Mme Susan Wood (Église catholique romaine, École de théologie de Toronto) s’exprime dans le cadre d’une plénière intitulée «L’unité – vivante et visible?» lors de la sixième Conférence mondiale de Foi et constitution du Conseil œcuménique des Églises, qui se tient du 24 au 28 octobre 2025 dans le Ouadi Natroun, en Égypte, sur le thème «Quels horizons pour l’unité visible?»
Mme Susan Wood, théologienne de l’Église catholique romaine de l’École de théologie de Toronto, a évoqué l’accord œcuménique qui s’est dégagé sur la signification du baptême et le lien d’unité qu’il crée, citant le texte de convergence publié par le COE en 1982 et intitulé «Baptême, eucharistie, ministère».

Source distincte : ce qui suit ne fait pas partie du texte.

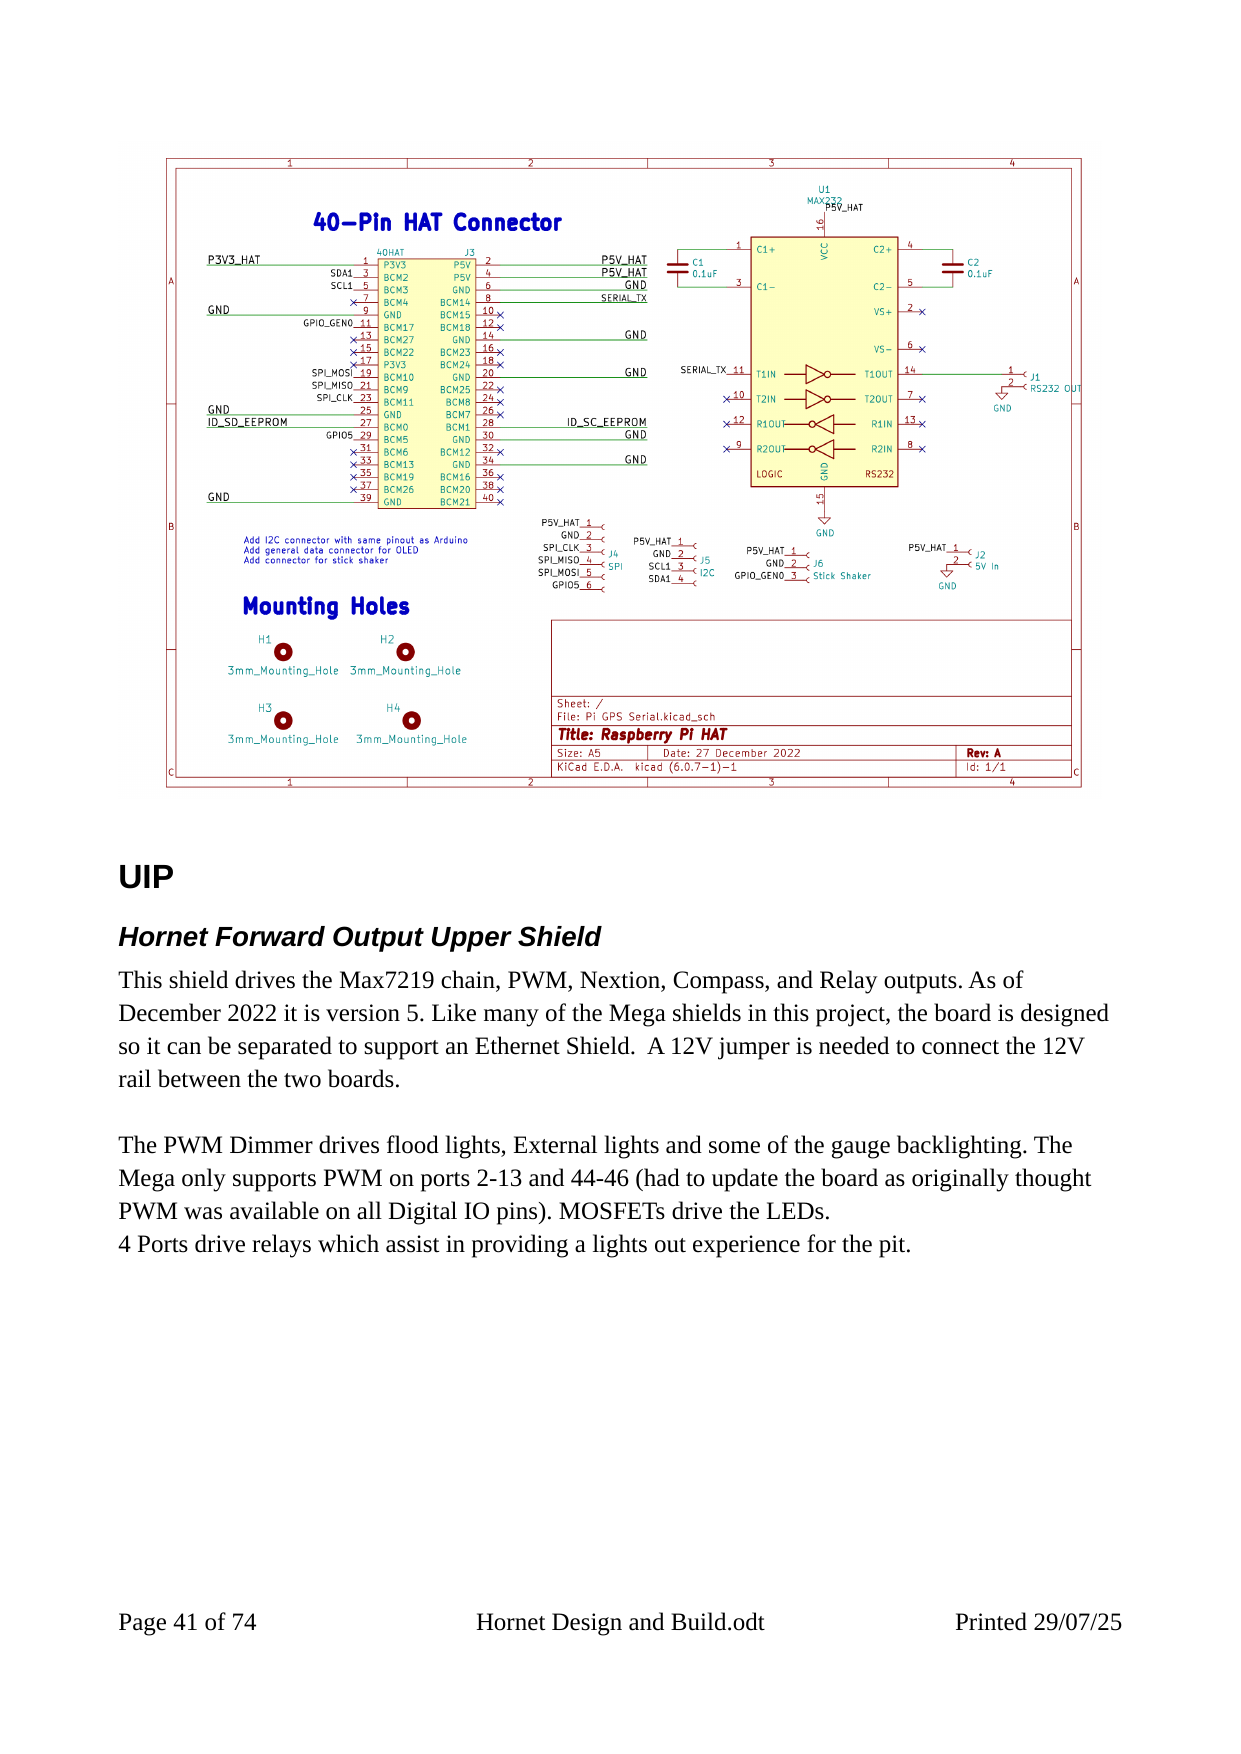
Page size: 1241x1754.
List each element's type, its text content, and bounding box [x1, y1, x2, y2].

subtitle Hornet Forward Output Upper Shield [118, 920, 1122, 952]
text This shield drives the Max7219 chain, PWM, Nextion, Compass, and Relay outputs. As of December 2022 it is version 5. Like many of the Mega shields in this project, the board is designed so it can be separated to support an Ethernet Shield. A 12V jumper is needed to connect the 12V rail between the two boards. [118, 965, 1122, 1093]
text The PWM Dimmer drives flood lights, External lights and some of the gauge backlighting. The Mega only supports PWM on ports 2-13 and 44-46 (had to update the board as originally thought PWM was available on all Digital IO pins). MOSFETs drive the LEDs. [118, 1130, 1122, 1225]
picture [118, 141, 1103, 799]
text 4 Ports drive relays which assist in providing a lights out experience for the pit. [118, 1229, 1122, 1258]
subtitle UIP [118, 857, 1122, 895]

De nombreuses Églises reconnaissent désormais mutuellement les baptêmes, même lorsque leurs membres ne peuvent pas partager l’Eucharistie.
«Dans le baptême, nous sommes uni-e-s au Christ et les unes aux autres, nous formons une communion qu’aucune division ne peut effacer», a poursuivi Mme Wood. «Pourtant, nous connaissons la réalité: nos séparations abîment cette unité, et l’Église peine à démontrer l’ampleur de sa catholicité.»
Le baptême constitue un point de départ, une promesse d’unité et un rappel: l’unité est un don que nous recevons.
«Notre mission consiste à rendre ce don visible à travers le dialogue, le pardon et un esprit de synodalité dans lequel toutes les personnes baptisées cheminent ensemble, à l’écoute de l’Esprit et des autres», a déclaré Mme Wood aux participant-e-s.
«Dans un monde fracturé par le conflit et l’isolement, l’unité de l’Église est un signe d’espérance», a-t-elle affirmé.
La pasteure Jacqueline Grey, de l’organisation Églises chrétiennes australienne, qui réunit des Églises pentecôtistes, a décrit le mouvement pentecôtiste moderne comme l’un des mouvements religieux connaissant la plus forte croissance au XXIe siècle, bien qu’il soit relativement jeune, très divers et se développe principalement dans les pays du Sud.
Si des désaccords empêchent l’unité et la pleine communion entre les Églises chrétiennes, il est essentiel de s’attaquer aux questions relatives au pouvoir, à l’autorité et au cloisonnement.
«Quels baptêmes reconnaît-on? Qui en décide et selon quels critères?», a-t-elle demandé. «Souvent, les nouveaux groupes confessionnels et les nouvelles communions chrétiennes des pays du Sud n’ont pas voix au chapitre en la matière. Ces décisions ont déjà été prises.»
Malgré ces obstacles et ces restrictions, il est important de chercher à recenser et à cultiver les valeurs communes dans la diversité, a affirmé la pasteure Grey.
«Puissions-nous œuvrer ensemble en faveur de l’unité visible, au niveau mondial et local», a-t-elle ajouté «pour contribuer à la transformation de notre monde».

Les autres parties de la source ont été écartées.